All of us perhaps have been watching the craziness in the real estate market. Home prices have seen an unprecedented surge across the country. The index of home prices across 20 large markets surged 12% on a yearly basis this past February, according to the S&P CoreLogic. Buyers have resorted to aggressive tactics in the market and there have been reports of offers made all cash, sight unseen and often with inspection and other contingencies removed. One wonders if this trend is supported by economic fundamentals or is a bubble in the marking? The word bubble does scare us as it brings the horrors of the 2008 crisis, which emanated and in the end destroyed the housing market.
One could be tempted to assume that the inflation home prices are seeing makes for a real estate bubble. We argue that is not true. In fact if you talk to any real estate expert, they will tell you the same thing. Real estate across the US is on fire, no doubt, but there are some very strong fundamental reasons behind the trend. Reasons that have been exacerbated by the COVID pandemic but have been at play before the pandemic.
Housing if viewed as a commodity has to be driven by supply and demand and the equilibrium price is where the supply meets the demand. Housing in the US is in an extreme shortage. The supply of new homes reached a new low earlier this year (~2 months, or a number which represents how long it will take to sell out of new supply). Furthermore the pandemic has caused disruptions in the global material supply chains leading to a surge in cost of construction (lumber and steel). Combined with a low interest rate environment, this makes for a perfect storm in the housing market. These are some of the reasons we think that the surge is “not” a bubble. In fact its rooted in some rather large economic forces at play.

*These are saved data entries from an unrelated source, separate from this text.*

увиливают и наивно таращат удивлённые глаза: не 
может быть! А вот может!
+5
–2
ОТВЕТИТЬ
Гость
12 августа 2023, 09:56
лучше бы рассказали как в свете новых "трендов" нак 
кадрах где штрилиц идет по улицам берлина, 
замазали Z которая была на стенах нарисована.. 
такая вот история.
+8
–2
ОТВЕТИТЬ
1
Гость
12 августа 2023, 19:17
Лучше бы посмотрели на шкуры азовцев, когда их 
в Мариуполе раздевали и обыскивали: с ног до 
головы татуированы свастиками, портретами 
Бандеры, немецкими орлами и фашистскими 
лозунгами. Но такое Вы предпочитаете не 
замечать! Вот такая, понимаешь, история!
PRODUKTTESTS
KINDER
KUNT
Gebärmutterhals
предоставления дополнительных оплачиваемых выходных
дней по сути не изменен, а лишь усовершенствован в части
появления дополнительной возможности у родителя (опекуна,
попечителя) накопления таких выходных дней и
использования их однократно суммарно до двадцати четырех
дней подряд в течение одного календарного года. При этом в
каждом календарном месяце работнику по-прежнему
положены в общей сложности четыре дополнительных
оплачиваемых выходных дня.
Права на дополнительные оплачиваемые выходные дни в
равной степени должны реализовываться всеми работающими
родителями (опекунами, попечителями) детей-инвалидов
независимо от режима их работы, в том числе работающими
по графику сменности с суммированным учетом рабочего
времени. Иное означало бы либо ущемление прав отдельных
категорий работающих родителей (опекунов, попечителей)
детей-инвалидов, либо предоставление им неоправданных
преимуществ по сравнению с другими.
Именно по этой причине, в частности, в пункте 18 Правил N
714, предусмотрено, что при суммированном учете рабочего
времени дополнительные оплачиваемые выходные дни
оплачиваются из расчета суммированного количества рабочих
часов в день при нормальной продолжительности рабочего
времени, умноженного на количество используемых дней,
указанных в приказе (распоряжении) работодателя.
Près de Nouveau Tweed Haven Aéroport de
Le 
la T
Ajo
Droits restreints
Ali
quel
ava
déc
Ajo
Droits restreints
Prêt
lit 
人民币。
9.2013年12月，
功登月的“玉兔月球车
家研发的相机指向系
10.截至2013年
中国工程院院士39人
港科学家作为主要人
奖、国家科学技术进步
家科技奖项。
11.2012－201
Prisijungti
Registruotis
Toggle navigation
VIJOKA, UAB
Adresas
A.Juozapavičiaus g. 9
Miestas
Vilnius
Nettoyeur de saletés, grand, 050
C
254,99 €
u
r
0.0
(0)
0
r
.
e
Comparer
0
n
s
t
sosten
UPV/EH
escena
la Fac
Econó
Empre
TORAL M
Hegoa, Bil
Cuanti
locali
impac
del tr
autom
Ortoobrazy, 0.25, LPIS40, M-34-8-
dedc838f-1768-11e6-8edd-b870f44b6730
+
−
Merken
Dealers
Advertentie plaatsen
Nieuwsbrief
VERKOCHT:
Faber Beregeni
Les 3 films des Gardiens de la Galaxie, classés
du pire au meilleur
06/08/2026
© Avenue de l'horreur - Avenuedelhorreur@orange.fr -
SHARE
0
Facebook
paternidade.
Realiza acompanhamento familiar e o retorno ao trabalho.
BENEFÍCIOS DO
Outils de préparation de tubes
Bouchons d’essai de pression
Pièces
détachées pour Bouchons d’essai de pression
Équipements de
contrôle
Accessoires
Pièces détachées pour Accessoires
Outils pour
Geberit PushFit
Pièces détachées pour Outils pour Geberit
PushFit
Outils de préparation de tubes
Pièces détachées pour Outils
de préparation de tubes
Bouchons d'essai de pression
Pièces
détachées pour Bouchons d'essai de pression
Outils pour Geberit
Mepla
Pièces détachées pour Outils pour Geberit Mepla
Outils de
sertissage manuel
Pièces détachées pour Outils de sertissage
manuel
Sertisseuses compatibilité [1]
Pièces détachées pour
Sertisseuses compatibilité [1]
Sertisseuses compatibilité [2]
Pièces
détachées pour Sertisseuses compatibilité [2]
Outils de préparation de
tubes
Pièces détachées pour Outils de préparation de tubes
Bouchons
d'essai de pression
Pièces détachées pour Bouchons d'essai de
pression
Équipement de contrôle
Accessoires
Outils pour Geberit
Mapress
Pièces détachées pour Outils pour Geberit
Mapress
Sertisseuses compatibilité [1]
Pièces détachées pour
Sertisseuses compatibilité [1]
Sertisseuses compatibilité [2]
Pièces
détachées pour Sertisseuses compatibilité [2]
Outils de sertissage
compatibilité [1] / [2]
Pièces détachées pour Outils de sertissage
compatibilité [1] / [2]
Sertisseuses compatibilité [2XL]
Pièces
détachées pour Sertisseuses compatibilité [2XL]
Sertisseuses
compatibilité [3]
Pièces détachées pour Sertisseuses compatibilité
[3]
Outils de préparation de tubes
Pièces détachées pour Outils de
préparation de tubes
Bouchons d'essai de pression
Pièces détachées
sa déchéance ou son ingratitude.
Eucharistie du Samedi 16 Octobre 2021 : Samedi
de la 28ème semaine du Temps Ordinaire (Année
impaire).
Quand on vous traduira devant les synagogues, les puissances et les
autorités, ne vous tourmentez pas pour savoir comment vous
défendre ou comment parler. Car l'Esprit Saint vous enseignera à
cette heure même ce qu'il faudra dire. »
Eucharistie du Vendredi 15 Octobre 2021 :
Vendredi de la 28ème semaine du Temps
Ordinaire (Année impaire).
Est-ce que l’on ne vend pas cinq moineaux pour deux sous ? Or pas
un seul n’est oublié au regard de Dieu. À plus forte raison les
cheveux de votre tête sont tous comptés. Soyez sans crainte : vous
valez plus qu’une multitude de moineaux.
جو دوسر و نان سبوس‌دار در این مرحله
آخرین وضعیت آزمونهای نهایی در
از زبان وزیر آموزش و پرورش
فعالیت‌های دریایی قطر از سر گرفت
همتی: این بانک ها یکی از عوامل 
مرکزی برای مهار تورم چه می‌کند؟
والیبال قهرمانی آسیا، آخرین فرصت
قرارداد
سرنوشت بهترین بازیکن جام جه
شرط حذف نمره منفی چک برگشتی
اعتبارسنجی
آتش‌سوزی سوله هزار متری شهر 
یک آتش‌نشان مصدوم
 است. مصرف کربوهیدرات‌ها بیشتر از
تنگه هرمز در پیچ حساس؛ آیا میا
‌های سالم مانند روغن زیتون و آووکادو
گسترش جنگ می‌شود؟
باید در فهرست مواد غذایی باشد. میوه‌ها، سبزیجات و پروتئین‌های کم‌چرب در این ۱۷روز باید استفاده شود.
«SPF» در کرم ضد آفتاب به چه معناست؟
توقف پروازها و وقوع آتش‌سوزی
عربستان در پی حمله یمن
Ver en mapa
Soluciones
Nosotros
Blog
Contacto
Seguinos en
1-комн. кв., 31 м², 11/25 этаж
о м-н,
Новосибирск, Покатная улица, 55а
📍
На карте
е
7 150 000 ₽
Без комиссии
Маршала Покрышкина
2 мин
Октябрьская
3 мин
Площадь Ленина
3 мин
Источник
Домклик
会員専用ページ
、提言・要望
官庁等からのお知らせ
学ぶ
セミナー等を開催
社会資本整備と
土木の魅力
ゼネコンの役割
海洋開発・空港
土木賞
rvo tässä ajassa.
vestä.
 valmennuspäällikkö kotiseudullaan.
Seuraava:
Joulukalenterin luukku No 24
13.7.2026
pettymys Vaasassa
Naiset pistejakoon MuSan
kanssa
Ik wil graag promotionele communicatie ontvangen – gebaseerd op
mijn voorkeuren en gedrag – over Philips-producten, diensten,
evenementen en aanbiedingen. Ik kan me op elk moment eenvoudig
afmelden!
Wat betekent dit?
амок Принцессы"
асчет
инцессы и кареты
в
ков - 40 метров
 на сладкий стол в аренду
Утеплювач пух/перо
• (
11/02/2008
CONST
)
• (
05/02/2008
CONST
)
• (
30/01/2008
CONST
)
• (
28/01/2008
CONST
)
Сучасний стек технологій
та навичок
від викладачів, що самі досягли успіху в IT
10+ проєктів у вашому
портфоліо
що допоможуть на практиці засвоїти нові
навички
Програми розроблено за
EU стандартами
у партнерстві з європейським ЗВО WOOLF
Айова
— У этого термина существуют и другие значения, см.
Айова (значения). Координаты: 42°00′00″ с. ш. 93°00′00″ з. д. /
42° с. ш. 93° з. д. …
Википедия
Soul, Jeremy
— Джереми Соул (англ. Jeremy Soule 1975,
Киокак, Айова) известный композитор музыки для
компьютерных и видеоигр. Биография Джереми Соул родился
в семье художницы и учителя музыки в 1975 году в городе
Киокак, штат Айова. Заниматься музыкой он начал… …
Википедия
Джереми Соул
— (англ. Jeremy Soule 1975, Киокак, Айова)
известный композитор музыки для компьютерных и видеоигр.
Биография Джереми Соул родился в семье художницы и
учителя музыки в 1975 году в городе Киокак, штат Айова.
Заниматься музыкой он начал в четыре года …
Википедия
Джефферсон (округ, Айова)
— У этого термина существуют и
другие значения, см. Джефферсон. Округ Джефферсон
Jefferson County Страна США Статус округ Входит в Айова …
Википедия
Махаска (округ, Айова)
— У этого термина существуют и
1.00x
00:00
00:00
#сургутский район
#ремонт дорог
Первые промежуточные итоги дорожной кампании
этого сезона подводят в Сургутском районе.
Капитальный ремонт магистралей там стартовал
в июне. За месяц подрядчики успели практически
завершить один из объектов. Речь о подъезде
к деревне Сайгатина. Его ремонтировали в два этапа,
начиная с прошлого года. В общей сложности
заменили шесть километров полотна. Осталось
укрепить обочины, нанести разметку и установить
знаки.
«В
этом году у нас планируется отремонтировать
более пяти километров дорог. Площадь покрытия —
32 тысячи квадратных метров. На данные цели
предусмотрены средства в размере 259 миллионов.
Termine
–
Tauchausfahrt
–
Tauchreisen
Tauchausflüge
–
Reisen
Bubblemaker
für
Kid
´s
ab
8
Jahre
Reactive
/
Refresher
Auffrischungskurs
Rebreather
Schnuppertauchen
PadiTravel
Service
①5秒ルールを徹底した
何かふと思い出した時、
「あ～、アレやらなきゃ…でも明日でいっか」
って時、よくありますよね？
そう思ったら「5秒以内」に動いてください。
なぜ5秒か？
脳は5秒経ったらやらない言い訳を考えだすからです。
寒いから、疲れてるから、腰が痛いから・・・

How may this affect the multi-family apartment market? Rather closely actually. The market for single family homes is a very closely related cousin of the multi-family apartment markets. Similar forces affect both the markets. While you may not read a lot about that in the media, there is an unprecedented surge in the valuations in the apartment market as well, due in part to the very same reasons elucidated above.
In summary, real estate is not in a bubble, at-least not yet. The surge may continue or temper in the coming months, we don’t know. Albeit, there are fundamental reasons behind the surge. This makes the bubble theory not applicable at-least in our opinion. What do you think?